**Material for this task**

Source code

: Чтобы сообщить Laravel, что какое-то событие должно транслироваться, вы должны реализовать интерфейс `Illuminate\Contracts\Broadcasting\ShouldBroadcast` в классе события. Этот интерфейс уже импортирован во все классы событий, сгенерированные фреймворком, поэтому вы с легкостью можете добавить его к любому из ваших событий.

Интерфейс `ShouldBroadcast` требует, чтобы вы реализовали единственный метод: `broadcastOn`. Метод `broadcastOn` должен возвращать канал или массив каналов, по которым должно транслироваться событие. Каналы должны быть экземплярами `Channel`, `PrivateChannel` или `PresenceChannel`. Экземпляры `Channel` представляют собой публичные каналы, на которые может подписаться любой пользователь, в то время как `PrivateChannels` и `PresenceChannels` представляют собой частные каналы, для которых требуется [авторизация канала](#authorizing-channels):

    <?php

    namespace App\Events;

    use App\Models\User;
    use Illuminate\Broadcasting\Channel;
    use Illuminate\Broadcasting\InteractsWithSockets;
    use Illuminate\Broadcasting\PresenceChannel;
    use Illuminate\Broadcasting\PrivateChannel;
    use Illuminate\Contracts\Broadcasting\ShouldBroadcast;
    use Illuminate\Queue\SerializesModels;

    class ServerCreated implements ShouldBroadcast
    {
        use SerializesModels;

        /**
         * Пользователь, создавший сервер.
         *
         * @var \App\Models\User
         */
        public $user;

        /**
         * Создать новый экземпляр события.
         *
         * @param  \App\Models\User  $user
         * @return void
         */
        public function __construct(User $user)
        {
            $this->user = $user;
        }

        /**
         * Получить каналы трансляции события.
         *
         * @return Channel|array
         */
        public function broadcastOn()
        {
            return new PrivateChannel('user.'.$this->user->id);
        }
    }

**To do**
Arrange the lines as a numbered list, starting from the first one and going on through the line with "namespace App\Events;". Leave out the blank lines.

**The answer**
1. Source code
2. : Чтобы сообщить Laravel, что какое-то событие должно транслироваться, вы должны реализовать интерфейс `Illuminate\Contracts\Broadcasting\ShouldBroadcast` в классе события. Этот интерфейс уже импортирован во все классы событий, сгенерированные фреймворком, поэтому вы с легкостью можете добавить его к любому из ваших событий.
3. Интерфейс `ShouldBroadcast` требует, чтобы вы реализовали единственный метод: `broadcastOn`. Метод `broadcastOn` должен возвращать канал или массив каналов, по которым должно транслироваться событие. Каналы должны быть экземплярами `Channel`, `PrivateChannel` или `PresenceChannel`. Экземпляры `Channel` представляют собой публичные каналы, на которые может подписаться любой пользователь, в то время как `PrivateChannels` и `PresenceChannels` представляют собой частные каналы, для которых требуется [авторизация канала](#authorizing-channels):
4.     <?php
5.     namespace App\Events;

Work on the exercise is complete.